School of Pharmaceutical Sciences, Sun Yat-sen University, Guangzhou, 510006, PR China.
School of Pharmaceutical Sciences, Sun Yat-sen University, Guangzhou, 510006, PR China.
Eur J Med Chem. 2022 Mar 15;232:114200. doi: 10.1016/j.ejmech.2022.114200. Epub 2022 Feb 18.

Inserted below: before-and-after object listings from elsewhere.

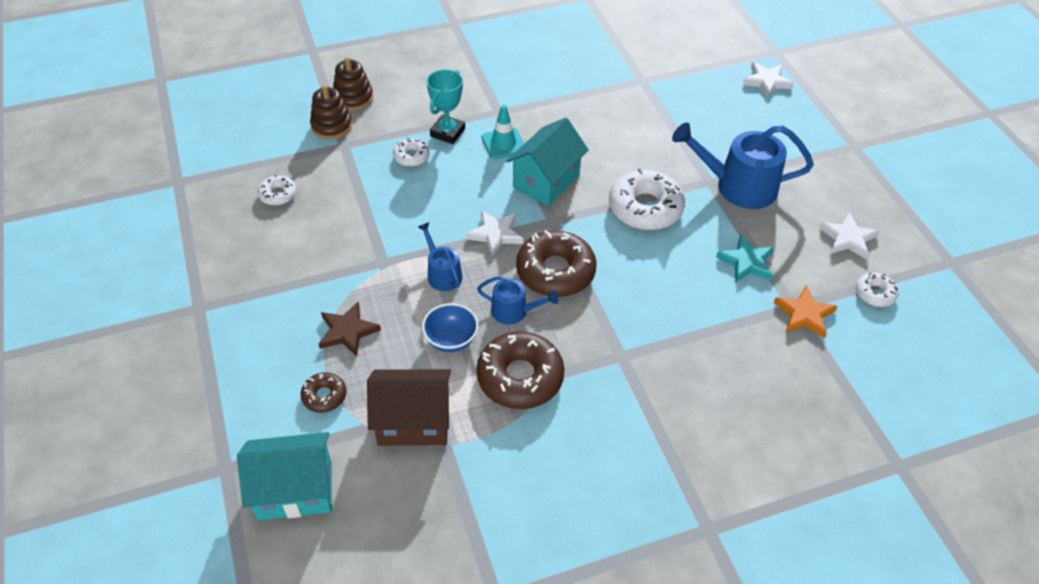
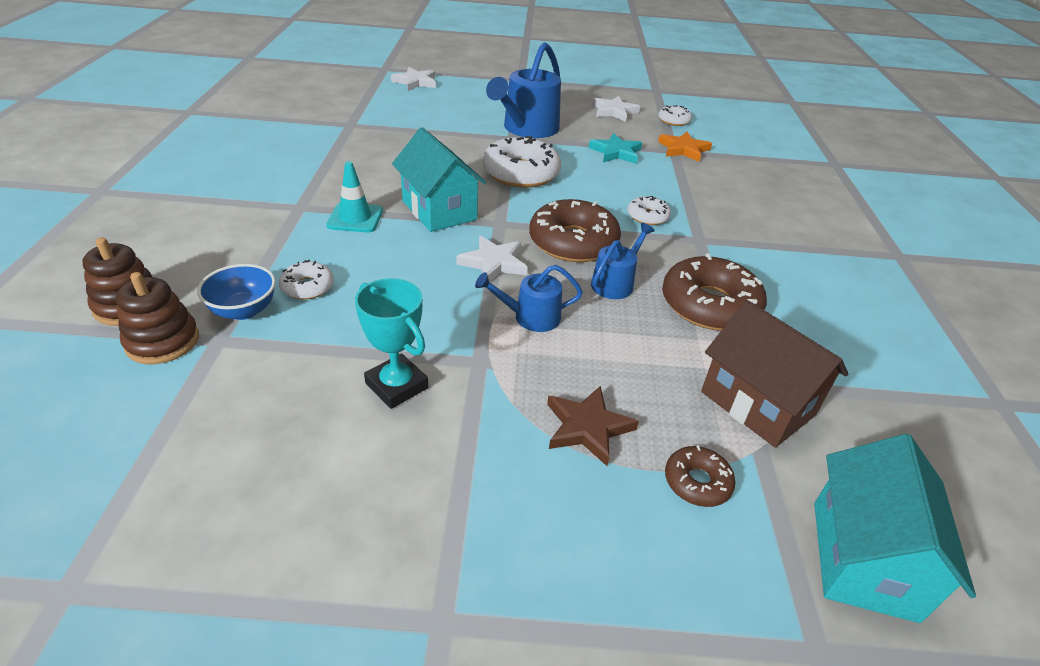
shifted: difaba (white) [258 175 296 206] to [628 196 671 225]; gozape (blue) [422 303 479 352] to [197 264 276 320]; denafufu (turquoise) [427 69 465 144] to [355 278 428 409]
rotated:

Since more than 85% of lung cancer cases are non-small cell lung cancer (NSCLC), finding novel agents with anti-tumor activities is meaningful for NSCLC patients. Mitochondria is essential for cellular energy metabolism in cancer, and regulating mitochondrial bioenergetics is emerging as a practical approach for cancer treatment and prevention. The carbazole scaffold is an active structure showing anti-cancer biological activity, and the structural diversity has been expanded through the improvement and optimization of synthesizing methods. To find novel carbazole derivatives with great anti-tumor potential and explore structures variety, we designed and synthesized a series of 9-(pyrimidin-2-yl)-9H-carbazole derivatives based on the previously reported Cp∗Rh(III)/H tandem catalytic system. With thoroughly bioactivity exploration, we found benzo[d] [1,3]dioxol-5-yl(9-(pyrimidin-2-yl)-9H-carbazol-1-yl)methanone (compound 5n) showed notable activity in disrupting the mitochondrial homeostasis, induced cell cycle arrest and apoptosis in human adenocarcinoma cells, and finally showed anti-tumor activity in an NSCLC-xenograft mice model.
由于超过 85%的肺癌病例是非小细胞肺癌(NSCLC),因此寻找具有抗肿瘤活性的新型药物对 NSCLC 患者具有重要意义。线粒体对于癌症中的细胞能量代谢至关重要,调节线粒体生物能量学正成为癌症治疗和预防的一种实用方法。咔唑骨架是一种具有抗癌生物活性的活性结构,通过改进和优化合成方法来扩大其结构多样性。为了寻找具有巨大抗肿瘤潜力的新型咔唑衍生物并探索结构多样性,我们设计并合成了一系列基于先前报道的 Cp∗Rh(III)/H 串联催化体系的 9-(嘧啶-2-基)-9H-咔唑衍生物。通过彻底的生物活性探索,我们发现苯并[d][1,3]二恶唑-5-基(9-(嘧啶-2-基)-9H-咔唑-1-基)甲酮(化合物 5n)在破坏线粒体平衡方面表现出显著的活性,诱导人腺癌细胞的细胞周期停滞和凋亡,最终在 NSCLC 异种移植小鼠模型中表现出抗肿瘤活性。